The Jackson Township Fire Department is experiencing a dropped-call of sorts now that a deal brokered with Motorola for upgraded emergency services communication equipment has been put on hold.
The department has to replace its collection of 20-year-old Motorola radios and get its communications system operating on a digital, rather than analog, bandwidth. The township requires the upgrade in order to have dependable communication equipment and be able to coordinate its system with other emergency services in the state.
Motorola reportedly made an offer to fire department officials that seemed to help them reach those goals. If the departments old radios fell within a certain serial number and memory capacity range, Motorola would replace them with new radios and for a fee, upgrade the new radios for digital capability.
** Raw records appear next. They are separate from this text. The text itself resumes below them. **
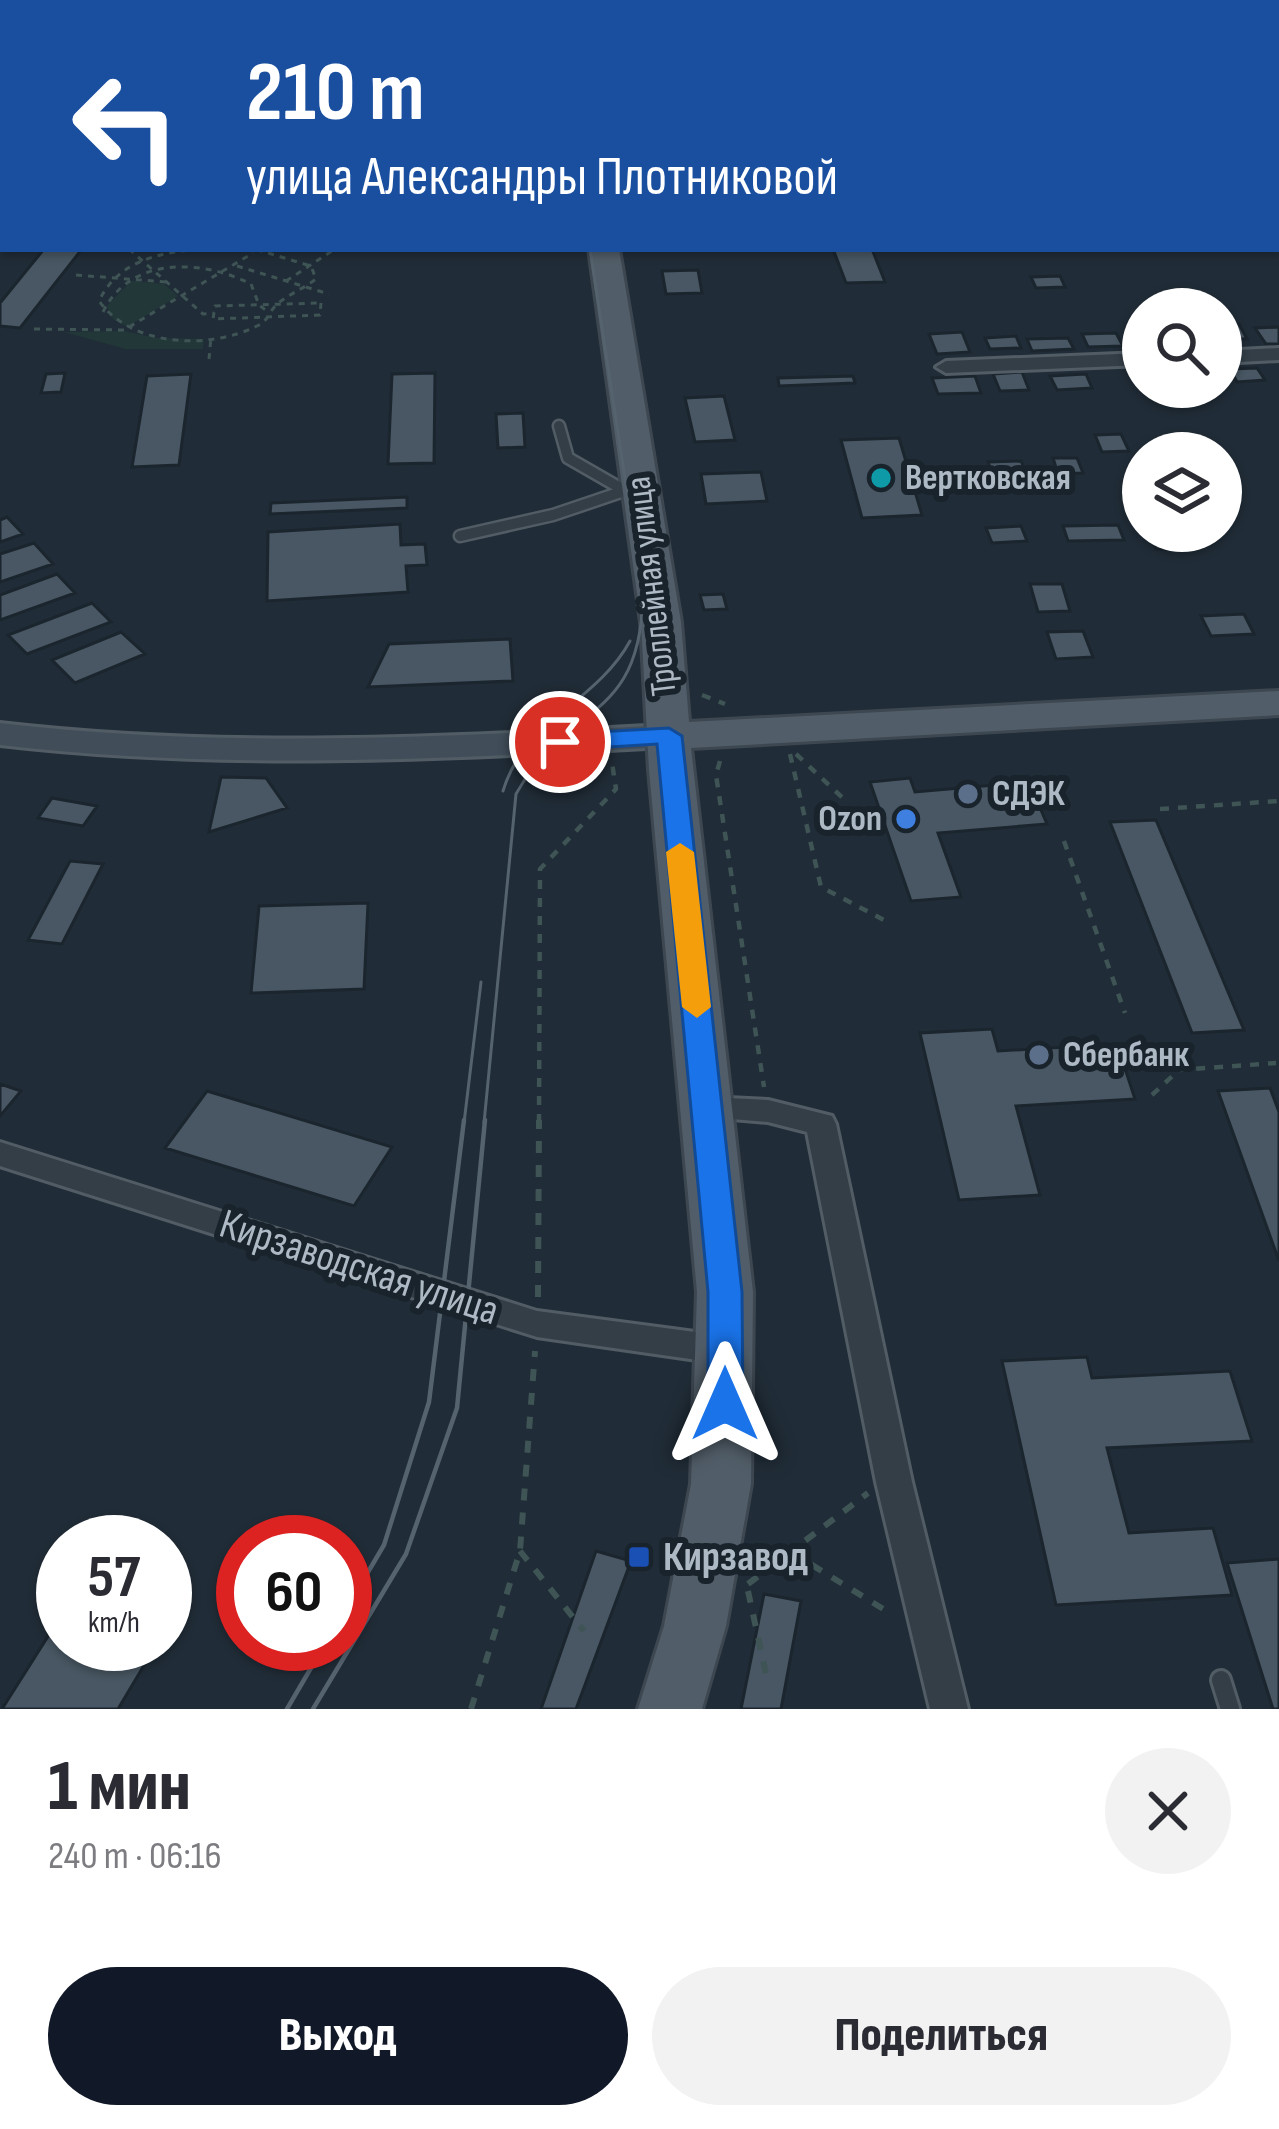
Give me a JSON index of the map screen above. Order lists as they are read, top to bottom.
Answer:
{
  "streets": {
    "main road": ["Троллейная улица"],
    "street": ["Кирзаводская улица"]
  },
  "crossings": [
    ["Троллейная улица", "Кирзаводская улица"]
  ],
  "places": {
    "other": [
      "Вертковская",
      "СДЭК",
      "Ozon",
      "Сбербанк"
    ],
    "transit": ["Кирзавод"]
  },
  "page": {
    "turn": ["210 m", "улица Александры Плотниковой"],
    "speed": "57 km/h",
    "limit": "60",
    "heading": ["1 мин", "240 m · 06:16"],
    "buttons": ["Выход", "Поделиться"]
  }
}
However, department officials were under the impression that the serial number requirement was the only criteria the radios must meet to qualify for a trade-in. It had its radios inspected for serial numbers, but not memory capacity, and made no mention of memory capacity to Motorola when it sought approval for the trade.
Thirty of the departments outdated radios met the serial number criteria and were initially qualified by Motorola as eligible to be swapped for 30 new radios. The township also agreed to upgrade the new radios to digital functionality for about $20,000.
According to township officials, without verifying whether or not the departments old radios met the memory capacity requirement, Motorola accepted a check from the township and shipped the new radios with the digital upgrades installed.
After later finding the departments old radios failed to meet the memory requirement for trade-in, Motorola revoked the agreement. Now, the township is back to square one, radios with no digital capability.
Motorola, the only bandwidth service provider available to the township, has offered to resolve the matter in one of two ways. The township can either return the new, digitally upgraded radios and get its money back, or it can purchase some or all of them at a 50 percent discount.
If the trustees decide to buy all 30 of the new radios and retain the digital upgrades they have already paid $20,000 for, the township would owe Motorola nearly $44,000.
The Jackson Township trustees plan to further investigate the matter.
More than half of the radios in current use were manufactured in 1993 and malfunction regularly. The trustees will discuss the upgrade at the May 22 board meeting.
In other news
•Grove City and Jackson Township have been nominated for an EMERALD Award for community excellence, a Solid Waste Authority of Central Ohio honor that recognizes an individual, group or communitys volunteer efforts promoting green practices in waste reduction and recycling.
The SWACO 7th annual Central Ohio EMERALD Awards ceremony and luncheon will be held from 11 a.m. to 1:30 p.m. May 22 at the Ohio Union on the campus of Ohio State University.
•Nuisance grass on neglected properties should begin to be addressed now that the board voted to revert to its former procedure for resolving complaints. Instead of waiting for board approval, Township Administer Mike Lilly would independently authorize nuisance grass mowing.
•The board has changed the time of its regularly scheduled meeting on May 22 from 7 p.m. to 4 p.m.